Paul__B, I've never thought about using a light sensor like that. Would it work though if my code is constantly analysing light level changes (up spikes and doesn't spikes) even as the light level gradually changes in the evening?

The usual way to do this is use a modulated LED or laser. Modulate it with 38 KHz and use one of these receivers: 1 pc ir receiver infrared radiation module 38khz tsop4838 dip-3 Sale - Banggood.com sold out-arrival notice-arrival notice
There are other models of receivers out there too. This makes it immune to ambient light.

An IR laser: 1310nm 5mW Infrared IR Laser Diode Laser Module Generator - US$6.99 sold out-arrival notice-arrival notice
Not real inexpensive at $6.99 free shipping; maybe some less expensive ones out there. An IR led will probably work just as good.

pegwatcher:
The usual way to do this is use a modulated LED or laser. Modulate it with 38 KHz and use one of these receivers: 1 pc ir receiver infrared radiation module 38khz tsop4838 dip-3 Sale - Banggood.com sold out-arrival notice-arrival notice
There are other models of receivers out there too. This makes it immune to ambient light.

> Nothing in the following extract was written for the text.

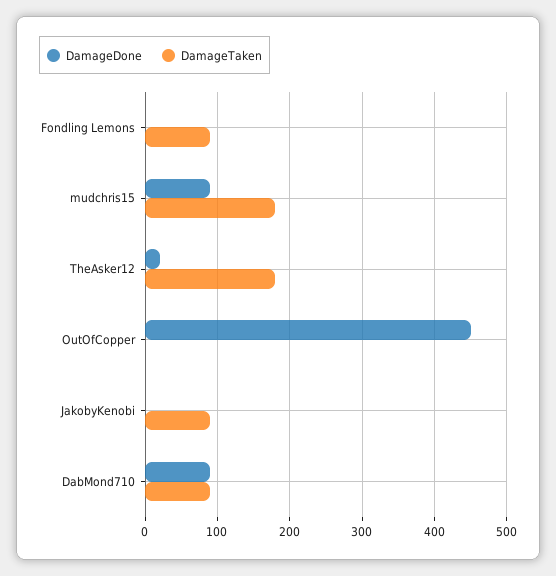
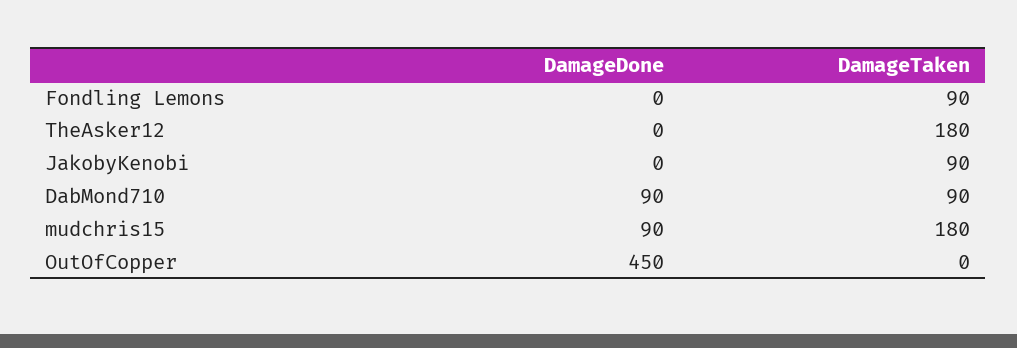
DamageDone, TheAsker12: 20 -> 0

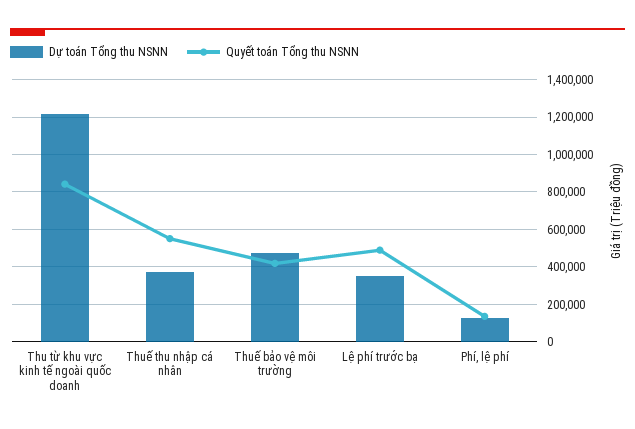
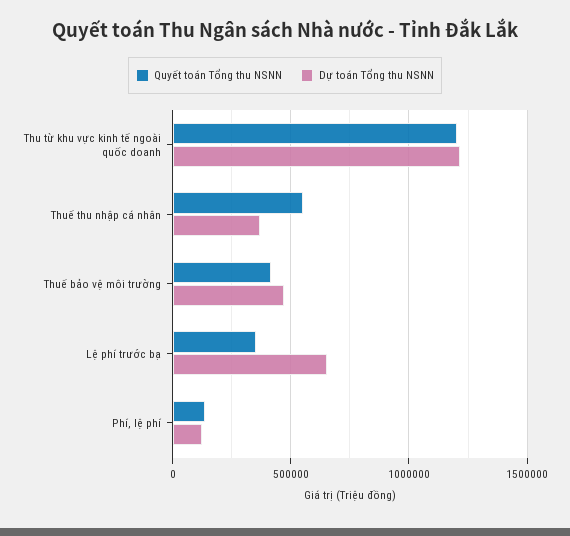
Quyết toán Tổng thu NSNN, Thu từ khu vực kinh tế ngoài quốc doanh: 850000 -> 1200000
Dự toán Tổng thu NSNN, Lệ phí trước bạ: 350000 -> 650000
Quyết toán Tổng thu NSNN, Lệ phí trước bạ: 500000 -> 350000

That's exactly what I meant. (Your link is no good though.)
Not simple IR detectors/sensors, but demodulating ones.

Daniel, these are the 38kHz demodulating receivers that I bought, (AU$1 each):-
(Pity you're not closer - I could give you a couple. I have heaps.)
IR Receiver Module 38 kHz TSOP4838 DIP-3
You'll easily get similar ones over there on your local eBay.

As mentioned by pegwatcher, they're fairly immune to ambient light. (That's why IR remote controls work so well.)
And you could either modulate the transmitting LED with leads from the Arduino, or from a separate NE555 astable or similar oscillator, depending on your setup. It should work well.
(Not an 'IR reflector', a broken-beam, (photo-interrupter), system.)

And you could either modulate the transmitting LED with leads from the Arduino, or from a separate NE555 astable or similar oscillator, depending on your setup. It should work well.

Here is a Forum topic that discusses generating the 38KHz with interrupts so you can be doing all your other stuff without worrying about it : http://forum.arduino.cc/index.php/topic,10555.0.html
I have not tested it yet, as I misplaced my IR leds somehow.